Is the NSA Sniffing Your Email?
Is the NSA Sniffing Your Email?
Puzzle Palace coauthor Wayne Madsen, in an article written for the June
1995 issue of Computer Fraud & Security Bulletin (Elsevier Advanced
Technology Publications), wrote that "according to well-placed sources
within the Federal Government and the Internet service provider industry,
the National Security Agency (NSA) is actively sniffing several key
Internet router and gateway hosts."
Madsen says the NSA concentrates its surveillance on destination and
origination hosts, as well as "sniffing" for specific key words and
phrases. He claims his sources have confirmed that the NSA has contracted
with an unnamed private company to develop the software needed to capture
Internet data of interest to the agency.
According to Madsen, the NSA monitors traffic primarily at two Internet
routers controlled by the National Aeronautics and Space Administration
(NASA), one in College Park, MD (dubbed "Fix East") and another at NASA
Ames Research Center in Sunnyvale, CA ("Fix West").

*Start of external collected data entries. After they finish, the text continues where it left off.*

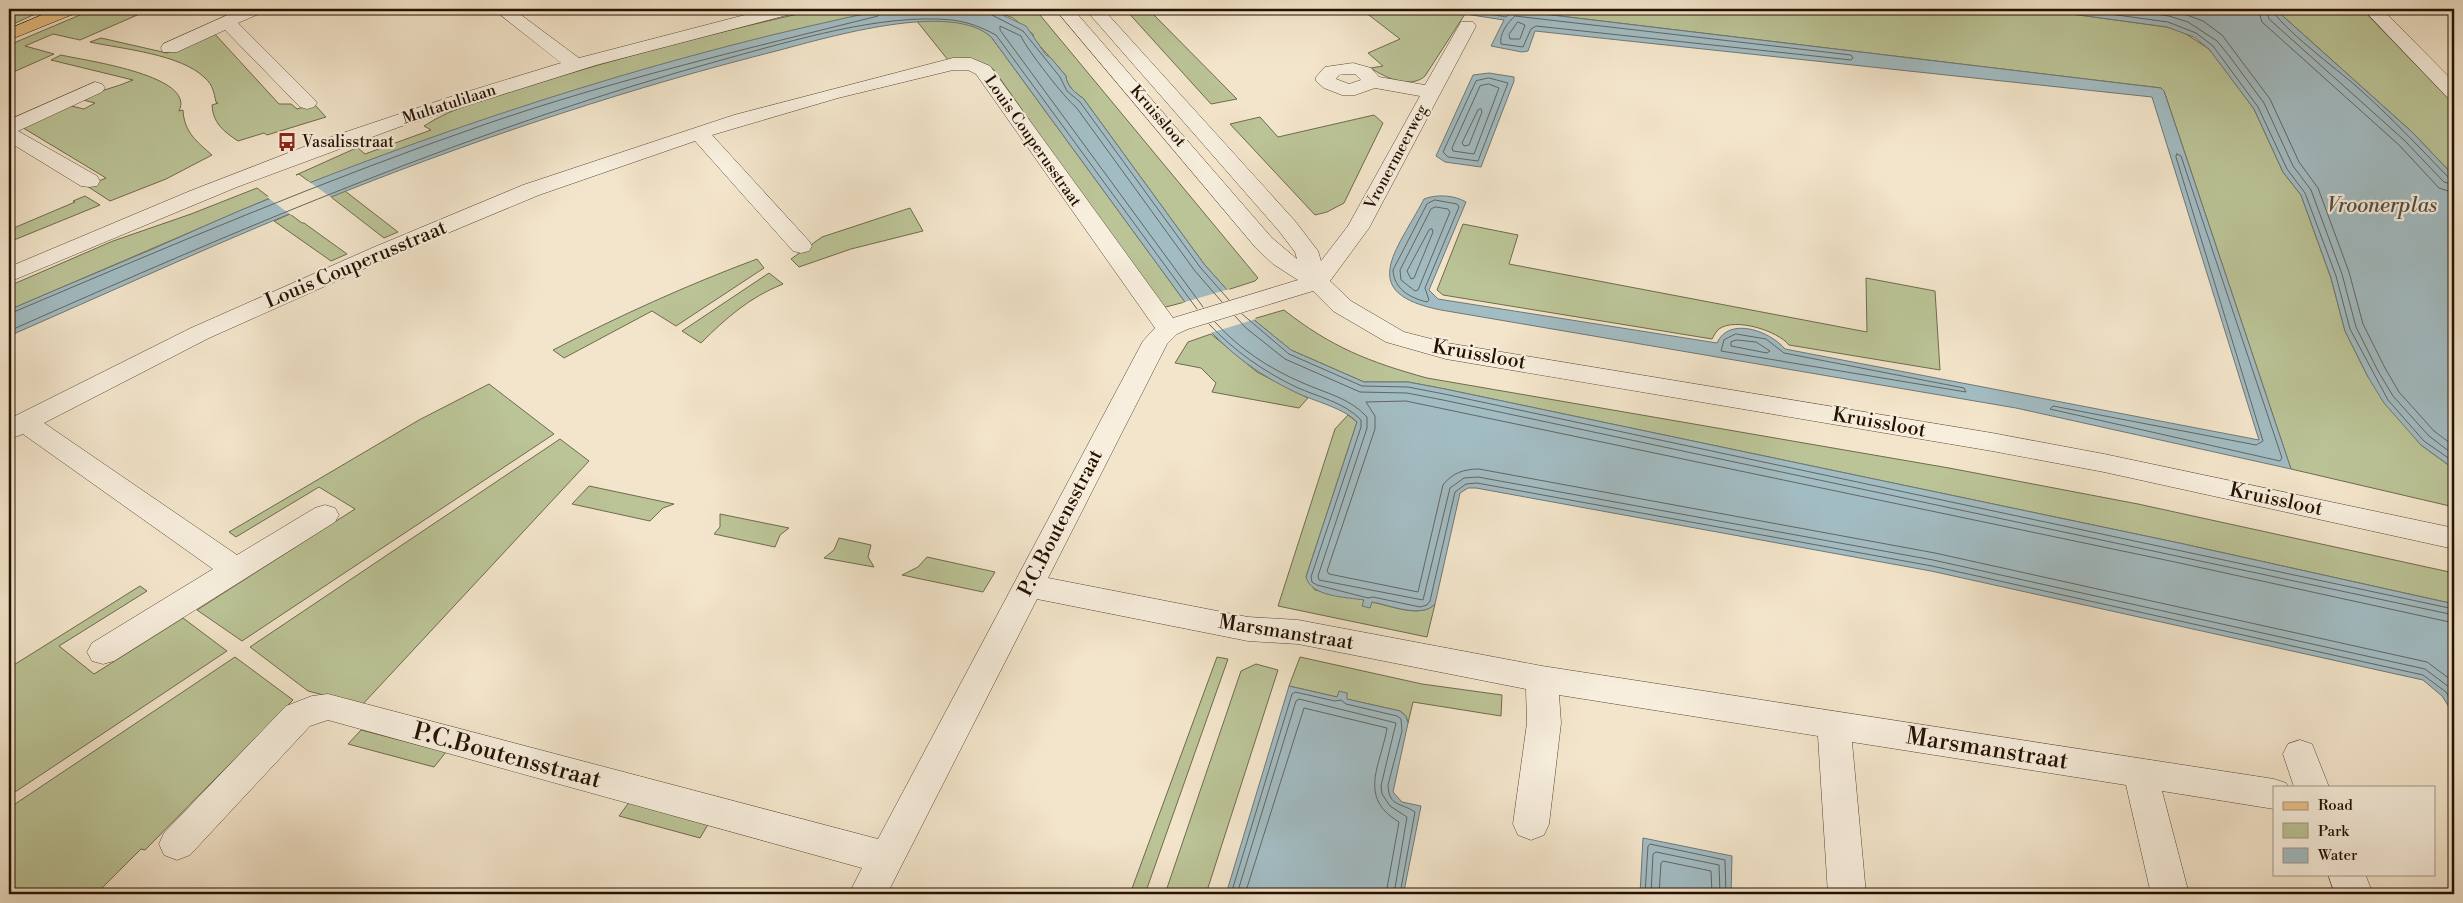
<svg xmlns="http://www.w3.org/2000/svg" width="2463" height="903" font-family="'Libre Bodoni',serif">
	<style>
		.green { fill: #bbc497; stroke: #706a4c }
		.water { fill: #a2bcc3; stroke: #707875 }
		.pier { fill: #f3e5cb }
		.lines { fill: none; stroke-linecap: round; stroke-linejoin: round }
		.shore { stroke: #636662; stroke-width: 1 }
		.minor-casing { stroke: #584633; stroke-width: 1 }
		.major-casing { stroke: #241100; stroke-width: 1 }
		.minor { fill: #f7eedd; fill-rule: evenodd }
		.major { fill: #eac286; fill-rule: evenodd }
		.labels { text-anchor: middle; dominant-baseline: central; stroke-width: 4.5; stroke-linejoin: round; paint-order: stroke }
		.far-street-label { font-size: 16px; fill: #241100; stroke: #f7eedd }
		.far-poi-label { font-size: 16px; fill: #241100; stroke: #f7eedd; text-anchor: start }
		.street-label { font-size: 20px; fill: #241100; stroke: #f7eedd }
		.water-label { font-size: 21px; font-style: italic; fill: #504d44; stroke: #f7eedd }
		.near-street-label { font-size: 24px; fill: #241100; stroke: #f7eedd }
	</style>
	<rect width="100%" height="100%" fill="#f3e5cb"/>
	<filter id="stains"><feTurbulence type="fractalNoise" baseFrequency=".004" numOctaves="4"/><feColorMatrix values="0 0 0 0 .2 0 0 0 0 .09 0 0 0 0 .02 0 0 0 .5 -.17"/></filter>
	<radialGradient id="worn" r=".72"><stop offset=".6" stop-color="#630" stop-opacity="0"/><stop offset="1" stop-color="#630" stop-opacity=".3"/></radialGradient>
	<!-- green -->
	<g class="green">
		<path d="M22,9H46L9,26V14Z"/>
		<path d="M94,9H151L80,40L53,34L25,46L54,54L9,74V45Z"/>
		<path d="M820,9H888L862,14L364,163L311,183L299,174L296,175L354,149L358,148L365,154L431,130L424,126C454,106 492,98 526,87C623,56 721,31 820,9Z"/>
		<path d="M990,9H1035L1258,278L1255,281L1227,290L1204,264L1083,98C1076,94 1066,85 1066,76C1055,62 1043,51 1032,36L1034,35L1013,18Z"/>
		<path d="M1125,9H1148L1237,99L1211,104Z"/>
		<path d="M1361,9H1458L1465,14L1425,76C1411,89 1385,78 1371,68L1383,66L1368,53L1400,39Z"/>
		<path d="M1463,9H2035L2167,27L2183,32L2209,49L2221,64L2254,109L2283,172L2301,195L2331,278L2345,331L2368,377L2421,445L2454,469V507L2291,469L2164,91L2161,88L1543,14L1514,11L1506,17Z"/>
		<path d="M2275,9H2362L2454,104V176L2412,132Z"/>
		<path d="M933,19C954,20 977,22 992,38L1185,302L1162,308L994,70L987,65L948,60L916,20Z"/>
		<path d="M213,32L279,104H291L297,109L314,104L326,117L267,135L264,133L238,141C223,131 213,123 212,105L218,103L216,102C214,93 213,85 205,78C181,54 122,49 90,42L101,38L167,53Z"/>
		<path d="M61,55C81,60 197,75 179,111L183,110C184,132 197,142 212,155L166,179L110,201L87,186L106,178L20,126L67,105L84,109L95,103L79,99C97,91 115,88 133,80L51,60Z"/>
		<path d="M1374,115L1383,123L1344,203L1327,212L1315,215L1230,124L1260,117L1278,137Z"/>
		<path d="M257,188L270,198L9,310V286L113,241L191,214Z"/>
		<path d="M345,191L398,232L384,238L331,197Z"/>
		<path d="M85,196L100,205L9,242V230L75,202L73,201Z"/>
		<path d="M910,208L923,231L851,249L799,267L791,259L822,237Z"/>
		<path d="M290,214L302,223H304L347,254L331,261L274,221Z"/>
		<path d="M1463,224L1518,235L1509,264L1867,332L1866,278L1935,291L1940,370L1789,345C1778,331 1735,317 1719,329C1716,331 1714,336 1712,339L1443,295L1437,290Z"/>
		<path d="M757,259L764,268L676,326L652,311L564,358L553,350C619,316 687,285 757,259Z"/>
		<path d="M769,273L783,284C750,297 726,318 701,343L682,331Z"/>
		<path d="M1284,310C1331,347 1369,362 1427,378L1949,468L2138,504L2454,573V604L2179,543L1445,389L1408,382H1364L1291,350L1253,319Z"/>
		<path d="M1211,334L1257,372L1308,398L1299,408L1212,392L1216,383L1201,368L1175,363L1188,342Z"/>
		<path d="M489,384L554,434L242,641L197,610L355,509L319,487L236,537L229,532L419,420Z"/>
		<path d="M1348,415L1357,422L1356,425L1306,577L1315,590L1364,600L1370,608L1371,602C1389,605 1421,619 1435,604L1427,637L1278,606L1335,429Z"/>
		<path d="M560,439L589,461L362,705L308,691L250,647Z"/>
		<path d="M589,486L674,504L663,508L650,521L572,504Z"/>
		<path d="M720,514L789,528L780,535L775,547L714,534L720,527Z"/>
		<path d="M839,538L871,545L868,557L874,567L824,558L834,550Z"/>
		<path d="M927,557L995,572L983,592L902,575L918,567Z"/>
		<path d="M140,586L147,591L59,646L94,674L183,618L227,651L9,796V668Z"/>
		<path d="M235,657L293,700L145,850L141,849L96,894H9V808Z"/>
		<path d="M1217,657L1228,659L1145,894H1130Z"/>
		<path d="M1300,657L1422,684L1502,695L1501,716L1413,702L1408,723L1406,716L1400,711L1346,699L1347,693L1337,697L1289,686Z"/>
		<path d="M1256,664L1278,670L1206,894H1165L1241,671Z"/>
		<path d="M361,730L446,752L434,767L348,744Z"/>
		<path d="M630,801L710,821L700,838L619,816Z"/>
	</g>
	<!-- water -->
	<g class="water">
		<path d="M888,9H990L1026,26L1046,55L1050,57L1066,76C1066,85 1076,94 1083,98L1204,264L1253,319L1291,350L1364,382H1408L1445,389L2179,543L2454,604V715L2442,696L2423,680L1931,571L1476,488H1468L1460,493L1435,604C1421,619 1390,605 1372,602L1370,608L1362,606L1364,600C1346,597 1311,597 1306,577L1357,422C1343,407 1309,400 1291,390C1246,368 1216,341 1185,302L992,38C954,0 829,37 780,50C633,87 488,135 346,191C232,236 121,287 9,336V310C57,289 106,269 155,248C194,231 232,213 271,198C471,118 677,52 888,9Z"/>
		<path d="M1458,9L1506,17L1514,11L1543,14L2161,88L2164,91L2291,469L2016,408L1441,310C1355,293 1397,251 1424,199C1437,194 1454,195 1466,202L1429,290L1438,299L1717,343C1729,316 1770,331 1785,349L2259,440L2152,97L1535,31L1528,51L1522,52L1491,46L1504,20L1465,14Z"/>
		<path d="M2035,9H2275L2412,132L2454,176V469L2421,445L2384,403L2368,377L2345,331L2331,278L2301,195L2283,172L2254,109L2209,49L2194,37L2167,27Z"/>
		<path d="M1489,73L1514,77V81L1481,167L1445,162L1436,156L1473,75Z"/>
		<path d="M1289,686L1337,697L1339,691L1347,693V699L1400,711L1406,716L1408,723L1393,792L1402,802L1421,806L1404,891L1414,894H1226Z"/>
		<path d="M1643,838L1732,856L1731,894H1640Z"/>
	</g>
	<!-- pier -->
	<g class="pier">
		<path d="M308,181L332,198L291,215L267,197Z"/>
		<path d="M1229,289L1256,319L1207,334L1182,303Z"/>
	</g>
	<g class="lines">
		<!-- shore -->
		<g class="shore">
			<path d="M989,9L992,15L1023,31L1060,77L1067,91L1080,102L1200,267L1229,300"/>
			<path d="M2073,9L2168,22L2196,33L2213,46L2258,107L2287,169L2305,193L2336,276L2350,329L2388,400L2424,441L2454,462"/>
			<path d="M2121,9L2169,16L2188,22L2217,41L2230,57L2264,103L2293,166L2311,190L2342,274L2356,327L2378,371L2393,396L2429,436L2454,455"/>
			<path d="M2171,9L2203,21L2222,35L2270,99L2299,162L2318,188L2349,272L2363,324L2385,368L2399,392L2434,431L2454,446"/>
			<path d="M2258,9L2262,22L2399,145L2439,188L2454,193"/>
			<path d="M2266,9L2269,19L2404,140L2444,182L2454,185"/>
			<path d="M2272,9C2279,26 2339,71 2356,86C2389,115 2419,147 2449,178L2454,179"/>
			<path d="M1515,16L1851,55L1853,58L1851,60L1536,26L1531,29L1523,47L1501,44C1499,34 1508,22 1515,16Z"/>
			<path d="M1518,22L1525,25L1520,39H1510L1509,35Z"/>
			<path d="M1489,78L1508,83L1478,161L1448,157L1443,152L1476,81Z"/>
			<path d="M1489,84L1499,88L1474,154L1453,151L1452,148L1480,86Z"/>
			<path d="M1481,109L1482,112L1469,145L1464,146L1462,143L1478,110Z"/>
			<path d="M2177,154L2181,156L2282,458L2280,461L2050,409L2053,406L2256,445L2263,441L2176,157Z"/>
			<path d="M1435,200L1457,204L1459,207L1425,288L1429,300L1427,302C1410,298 1394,289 1393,270L1427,204Z"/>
			<path d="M1436,207L1448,209L1450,212L1418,290L1415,291L1401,280L1400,270L1431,209Z"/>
			<path d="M1432,229L1433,232L1414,278L1411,279L1407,271L1429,230Z"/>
			<path d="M1203,307L1000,30V26L1021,36C1025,47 1066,100 1076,107L1195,271L1222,302"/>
			<path d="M9,314C167,247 324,180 486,124C614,80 746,49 878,16L882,9"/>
			<path d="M1242,314L1289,354L1362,386L1408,387L1444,394L2454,609"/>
			<path d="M1235,316L1246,328L1285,359L1360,392L1407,393L1443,400L2454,615"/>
			<path d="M1215,322C1239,349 1270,369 1303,383C1325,393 1350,398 1367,417V428L1318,576L1319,580L1423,600L1450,488L1464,478L1478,477L1933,560L2425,669L2449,687L2454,694"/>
			<path d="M1209,324C1234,351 1263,371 1296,387C1318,397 1344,402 1361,420V427L1311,577L1312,582L1317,585L1368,598L1373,597L1420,607L1427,605L1430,601L1455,492L1466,484L1477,483L1932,566L2423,675L2446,692L2454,705"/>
			<path d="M9,331C243,227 478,127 725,59C792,41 882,13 952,20C968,22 981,27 996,35L1197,309"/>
			<path d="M1736,334L1766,339L1784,353L1964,388L1966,392L1721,351L1724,340Z"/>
			<path d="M1737,340L1756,342L1770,351L1767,353L1731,346V342Z"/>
			<path d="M2454,623L2175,562L1406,401L1366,402L1375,416V429L1327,571L1329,574L1418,592L1443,485C1452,473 1464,469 1479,469L1935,553L2427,662L2454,682"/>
			<path d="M1231,894L1292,694L1295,692L1335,701L1341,700L1346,704L1397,716L1401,719L1402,731L1388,785C1389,807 1400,802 1415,812L1400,894"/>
			<path d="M1237,894L1296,701L1299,699L1396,723L1381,786L1382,794L1390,806L1407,817L1394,894"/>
			<path d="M1245,894L1304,708L1387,728C1381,765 1357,797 1399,822L1386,894"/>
			<path d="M1645,894L1648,846L1650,844L1725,860L1726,894"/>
			<path d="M1651,894L1653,854L1656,852L1719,865L1720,894"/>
			<path d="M1659,894L1661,863L1663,861L1711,871L1712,894"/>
		</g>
		<!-- minor casing -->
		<g class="minor-casing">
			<g id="minor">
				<path d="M241,9H264L261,13L238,23L314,99L317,103L314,107L307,109L300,107L225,30L177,52H163L161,48L163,44Z"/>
				<path d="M493,9H513L579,58L768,9H798L795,13L596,65L399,127L237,187L9,282V267L190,191L319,141L450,97L561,63Z"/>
				<path d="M1055,9H1073L1272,238L1297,259L1295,252L1279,231L1085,9H1103L1295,221L1318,251L1321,261L1348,226L1420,96L1375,88L1355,95H1342L1324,88L1316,81V77L1325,67L1353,63L1371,68L1379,77L1425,85L1461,22H1473L1476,26L1369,228L1330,281L1351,301L1404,332L1447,343L1992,433L2104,454L2454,528V549L2104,472L1992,451L1446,359L1386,342L1333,311L1313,291L1188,329L1177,334L1167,344L1048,578L1248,617L1298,620L1542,666L2274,779L2286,783L2288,787H2274V809L2162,791L2189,894H2151L2126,785L1852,742L1866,894H1828L1818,736L1559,695L1561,723L1549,824L1544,835L1531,840L1518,835L1513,824L1527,723L1526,689L1298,644L1248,641L1037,599L887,894H849L862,868L328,720L310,726L190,855L177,860L164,855L159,844L164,833L286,706L312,696L328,694L878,839L1143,341L1155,328L976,74L968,70H953L838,98L712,135L809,241L812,246L809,251L801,253L793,251L695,141L539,195L388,258L209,338L44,423L237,555L315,508L325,505L335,508L339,515L335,522L114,661L103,664L92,661L87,652L92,643L213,569L23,434L9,439V419L191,328L372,248L523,185L734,115L953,58H971L990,66L1173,318L1298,280L1273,264L1256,248ZM1345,74H1355L1361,80L1349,84L1336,79L1339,75Z"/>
				<path d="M2363,9H2382L2454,82V99L2447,97Z"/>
				<path d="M95,82L102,84L105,88L102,92L18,131L97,176L100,181L97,186L89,187L81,186L9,142V120Z"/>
				<path d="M2300,740L2312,744L2329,787H2294L2283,754L2288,744Z"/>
				<path d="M2328,874H2365L2373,894H2335Z"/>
			</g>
		</g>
		<!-- major casing -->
		<g class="major-casing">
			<path id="major" d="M56,9H79L76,13L9,40V29Z"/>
		</g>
		<!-- minor -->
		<use href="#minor" class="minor"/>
		<!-- major -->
		<use href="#major" class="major"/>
	</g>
	<!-- icons -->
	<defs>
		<g id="bus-bare" transform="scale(1.5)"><path d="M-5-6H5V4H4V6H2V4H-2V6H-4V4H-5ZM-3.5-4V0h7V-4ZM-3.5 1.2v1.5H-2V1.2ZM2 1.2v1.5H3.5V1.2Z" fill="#8f2418" stroke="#f7eedd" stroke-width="2.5" paint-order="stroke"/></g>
	</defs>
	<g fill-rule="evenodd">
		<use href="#bus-bare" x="287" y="142"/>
	</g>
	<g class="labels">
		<!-- far-street labels -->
		<g class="far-street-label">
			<text transform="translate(449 104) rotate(-18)">Multatulilaan</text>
			<text transform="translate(1158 116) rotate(49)">Kruissloot</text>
			<text transform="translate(1033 141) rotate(55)">Louis Couperusstraat</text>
			<text transform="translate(1396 157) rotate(-62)">Vronermeerweg</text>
		</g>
		<!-- far-poi labels -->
		<g class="far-poi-label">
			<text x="302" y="142">Vasalisstraat</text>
		</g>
		<!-- street labels -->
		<g class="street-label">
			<text transform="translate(356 265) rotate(-23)">Louis Couperusstraat</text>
			<text transform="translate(1479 355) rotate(10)">Kruissloot</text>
			<text transform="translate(1879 423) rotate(10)">Kruissloot</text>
			<text transform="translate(2276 500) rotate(12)">Kruissloot</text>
			<text transform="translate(1061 523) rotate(-63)">P.C.Boutensstraat</text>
			<text transform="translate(1286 633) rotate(9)">Marsmanstraat</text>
		</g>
		<!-- water labels -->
		<g class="water-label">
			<text x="2382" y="206">Vroonerplas</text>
		</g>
		<!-- near-street labels -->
		<g class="near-street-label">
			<text transform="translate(1987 749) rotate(9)">Marsmanstraat</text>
			<text transform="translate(507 756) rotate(15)">P.C.Boutensstraat</text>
		</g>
	</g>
	<!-- margin -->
	<rect width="2463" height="903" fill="none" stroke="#f3e5cb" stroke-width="30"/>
	<rect x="10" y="10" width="2443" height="883" fill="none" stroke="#241100" stroke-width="2.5"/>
	<rect x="15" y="15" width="2433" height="873" fill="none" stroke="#241100"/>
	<!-- legend -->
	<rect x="2273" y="786" width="162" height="90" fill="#f7eedd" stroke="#a39685"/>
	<rect x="2283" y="802" width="25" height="8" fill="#eac286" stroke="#a39685"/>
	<text x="2318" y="810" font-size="15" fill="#241100">Road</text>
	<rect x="2283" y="823" width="25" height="15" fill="#bbc497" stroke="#a39685"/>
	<text x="2318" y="836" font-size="15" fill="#241100">Park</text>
	<rect x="2283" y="848" width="25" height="15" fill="#a2bcc3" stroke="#a39685"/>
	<text x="2318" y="860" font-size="15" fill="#241100">Water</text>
	<rect width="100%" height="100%" filter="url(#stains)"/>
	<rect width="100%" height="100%" fill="url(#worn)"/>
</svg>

Other NSA Internet sniffers, he said, operate at busy routers knows as Mae
East (an East Coast hub), Mae West (a West Coast hub), CIX (reportedly
based in San Jose), and SWAB (a northern Virginia router operated by Bell
Atlantic).
Madsen says the NSA may also be monitoring traffic at network access
points, the large Internet gateways operated by regional and long-distance
service providers. The NAPs allegedly under surveillance are in
Pennsauken, NJ (operated by Sprint), Chicago (run by AmeriTech and Bell
Communications Research), and San Francisco (Pacific Bell).
"Madsen claims the NSA has deals with Microsoft, Lotus, and Netscape to
prevent anonymous email."
"One senior Federal Government source has reported that NSA has been
particularly successful in convincing key members of the US software
industry to cooperate with it in producing software that makes Internet
messages easier for NSA to intercept, and if they are encrypted, to
decode," Madsen wrote. "A knowledgeable government source claims that the
NSA has concluded agreements with Microsoft, Lotus and Netscape to permit
the introduction of the means to prevent the anonymity of Internet
electronic mail, the use of cryptographic key-escrow, as well as software
industry acceptance of the NSA-developed Digital Signature Standard
(DSS)."
Is the NSA really snooping on the Net? And if they are, would that violate
the agency's charter, which specifically prohibits it from spying within
the US?
"Well, Net traffic is routed from God knows where to God knows where
around the world," says George Washington University Professor Lance
Hoffman, a professor of Communications and Telecommunications Systems
Policy at George Washington University. "So if the NSA is doing this, they
could say they are not violating their charter not to spy in the US.
That's the thing. Intelligent routers send stuff any which way."